Court Opinion

ID: 3108931
Source: CourtListenerOpinion
Date Created: 2015-10-16 06:32:43.668605+00
Date Added: 2024-06-11T12:11:06.180970
License: Public Domain

NO. 07-11-00107-CR

                              IN THE COURT OF APPEALS

                       FOR THE SEVENTH DISTRICT OF TEXAS

                                      AT AMARILLO

                                         PANEL A

                                      MAY 12, 2011

                           RODNEY W. ABLES, APPELLANT

                                             v.

                          THE STATE OF TEXAS, APPELLEE

             FROM THE 364TH DISTRICT COURT OF LUBBOCK COUNTY;

           NO. 2010-428,047; HONORABLE BRADLEY S. UNDERWOOD, JUDGE

Before CAMPBELL and HANCOCK and PIRTLE, JJ.

                                MEMORANDUM OPINION

       Appellant Rodney W. Ables plead guilty to a charge of manufacturing

methamphetamine with intent to deliver in an amount more than four grams but less

than two hundred grams.1       According to a plea bargain agreement, appellant was

sentenced to ten years confinement in prison.2 Sentence was imposed on March 3,

       1
        See Tex. Health & Safety Code Ann. § 481.112(d) (West 2010).
Methamphetamine is a Penalty Group 1 controlled substance. Tex. Health & Safety
Code Ann. § 481.102(6) (West 2010).
       2
        The trial court’s certification of right of appeal states the case is “a plea-bargain
case, but matters were raised by written motion filed and ruled on before trial and not
withdrawn or waived, and the Defendant has the right of appeal.”
2011, and appellant’s conviction and sentence were memorialized in a written judgment

signed the same date. Appellant filed a motion for new trial and notice of appeal on

March 7, 2011. By order of March 31, 2011, the trial court granted appellant’s motion

for new trial. On May 9, we received a clerk’s record containing nothing more than the

order granting appellant’s motion for new trial.

Brief:
Resume the Texas appellate opinion in Rodney W. Ables's methamphetamine case, starting right after its final sentence.

Collected data:
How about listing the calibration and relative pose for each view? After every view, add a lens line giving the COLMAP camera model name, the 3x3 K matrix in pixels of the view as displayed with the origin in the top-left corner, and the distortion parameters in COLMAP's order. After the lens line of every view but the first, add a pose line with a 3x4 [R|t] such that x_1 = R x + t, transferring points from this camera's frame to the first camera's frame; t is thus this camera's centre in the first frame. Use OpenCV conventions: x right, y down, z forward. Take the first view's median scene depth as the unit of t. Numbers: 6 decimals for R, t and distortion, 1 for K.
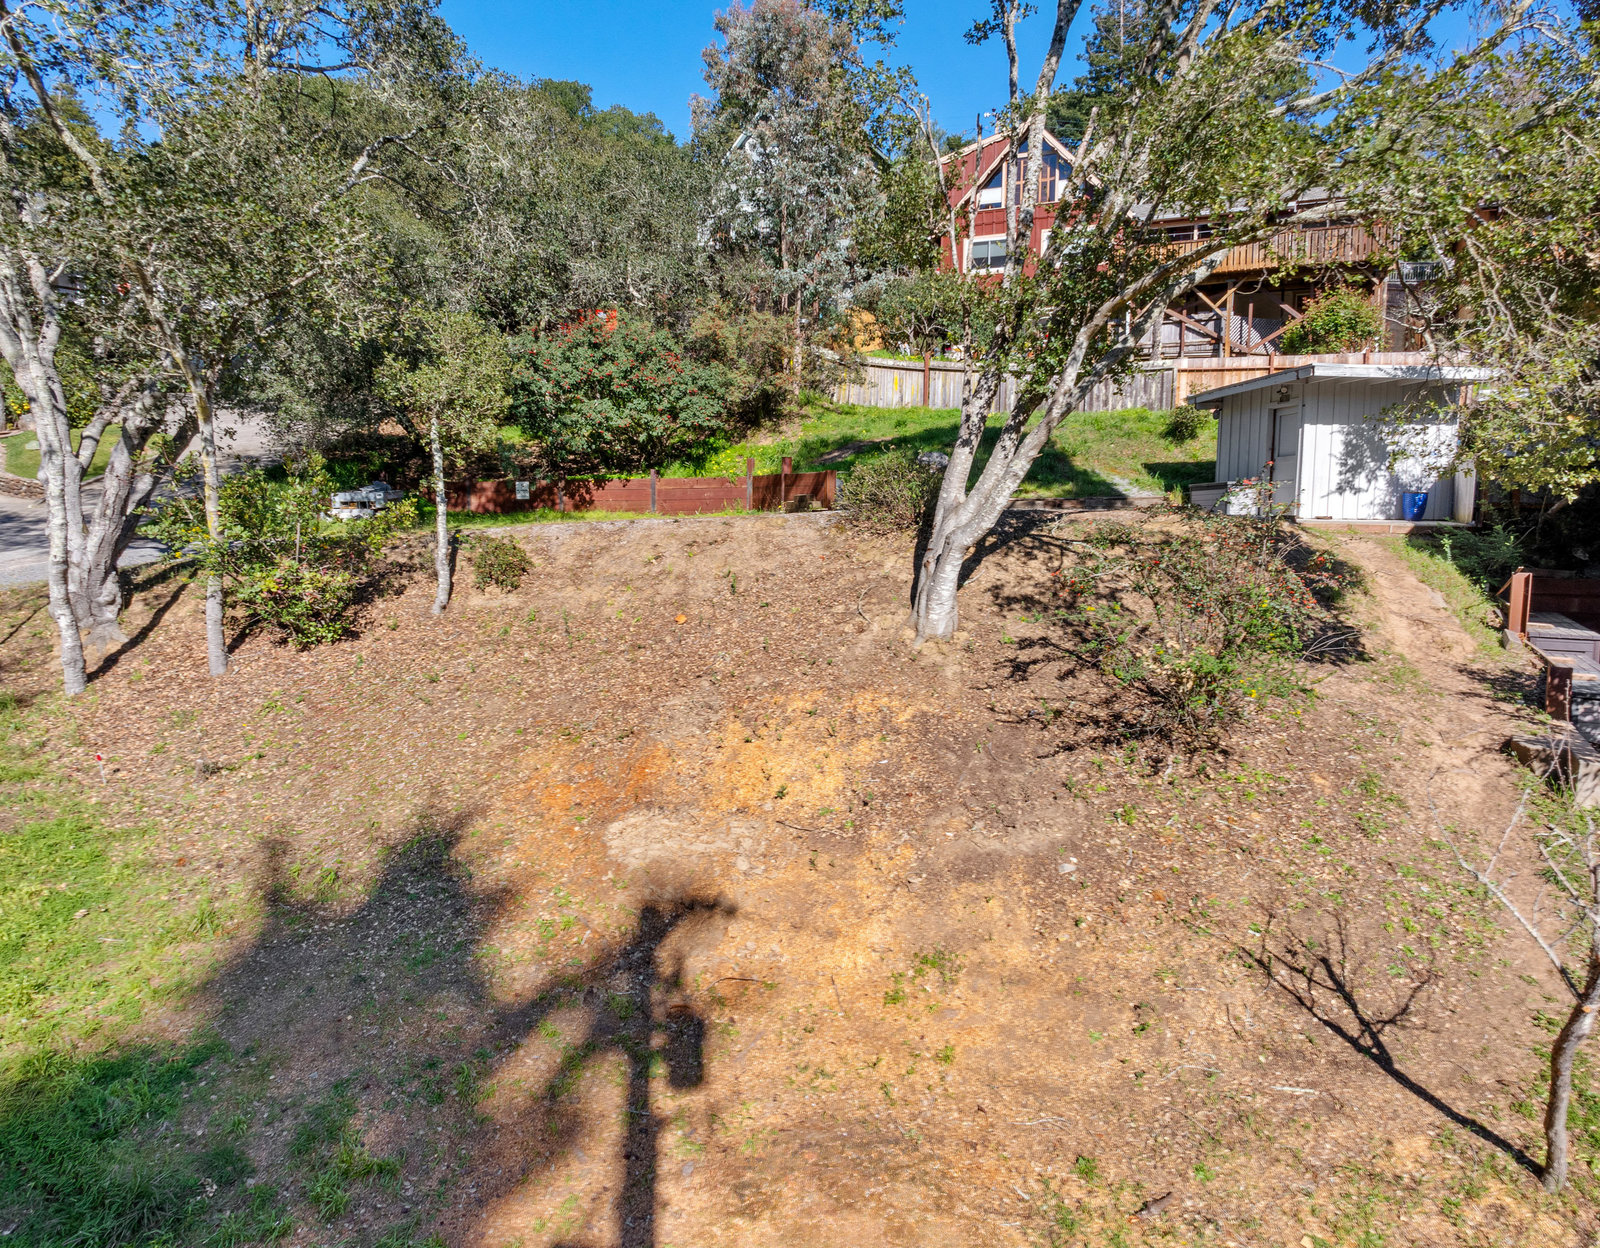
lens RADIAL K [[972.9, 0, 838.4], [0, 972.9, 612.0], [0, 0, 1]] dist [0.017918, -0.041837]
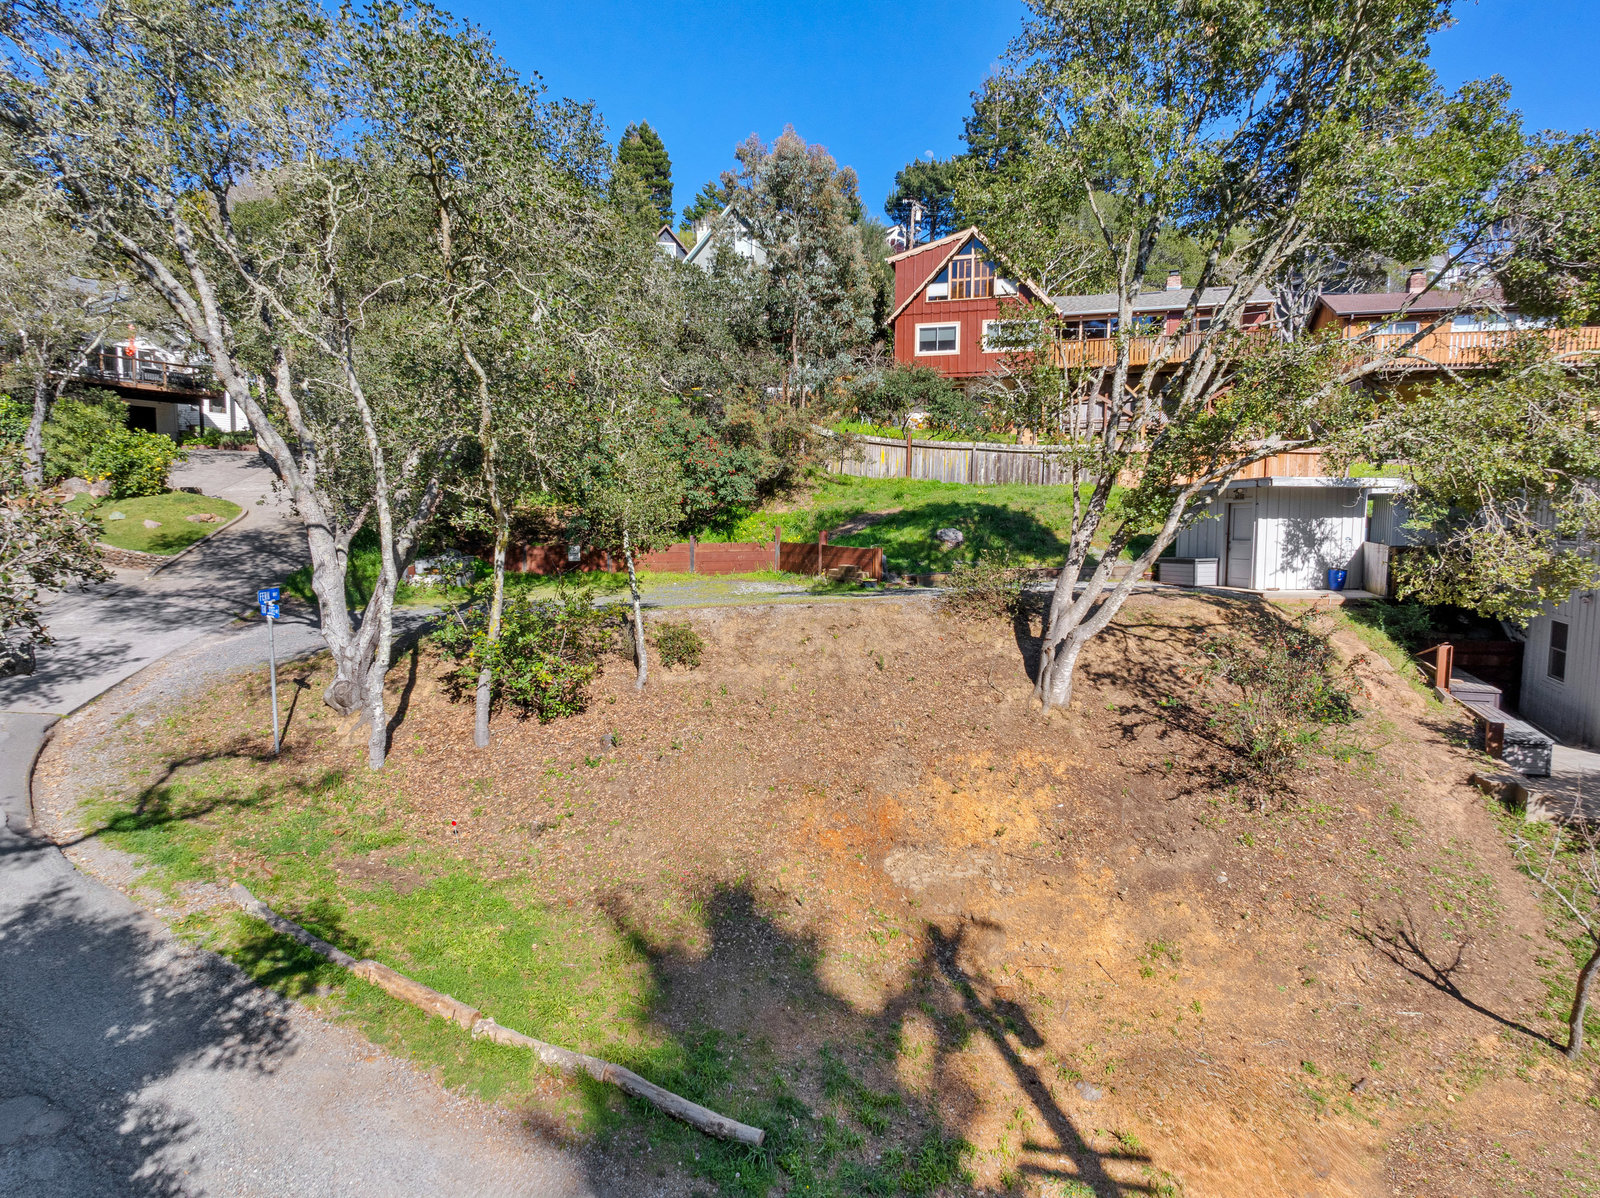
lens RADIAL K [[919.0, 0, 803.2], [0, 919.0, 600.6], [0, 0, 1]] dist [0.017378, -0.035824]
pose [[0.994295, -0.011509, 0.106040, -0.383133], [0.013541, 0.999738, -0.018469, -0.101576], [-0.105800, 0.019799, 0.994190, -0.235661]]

Reply:
       If the trial court grants a new trial, it restores the case to its position before the

former trial.   Tex. R. App. P. 21.9(b).      The trial court’s March 31 order granting

appellant’s motion for new trial returned the case to a position where there was no

finding of guilt and the judgment of conviction was no longer in place.

       Because there is no longer an adjudicated issue for appellate review before us,

we have no jurisdiction over the case except to dismiss the appeal. See Waller v. State,

931 S.W.2d 640, 643-44 (Tex.App.--Dallas 1996, no pet.).3

       Consequently, the appeal is dismissed for want of jurisdiction.

                                                         James T. Campbell
                                                              Justice

Do not publish.

       3
          The trial court clerk has made us aware that on April 21, 2011, the trial court
entered a second judgment on appellant’s plea of guilty to the offense adjudged by the
March 3 judgment. Pursuant to a plea-bargain agreement, a sentence of ten years
confinement in prison was imposed on April 21. Appellant’s March 7 notice of appeal
cannot function as a premature notice of appeal of the April 21 judgment because a
notice of appeal filed before the trial court makes a finding of guilt or receives a jury
verdict is not effective. Tex. R. App. P. 27.1.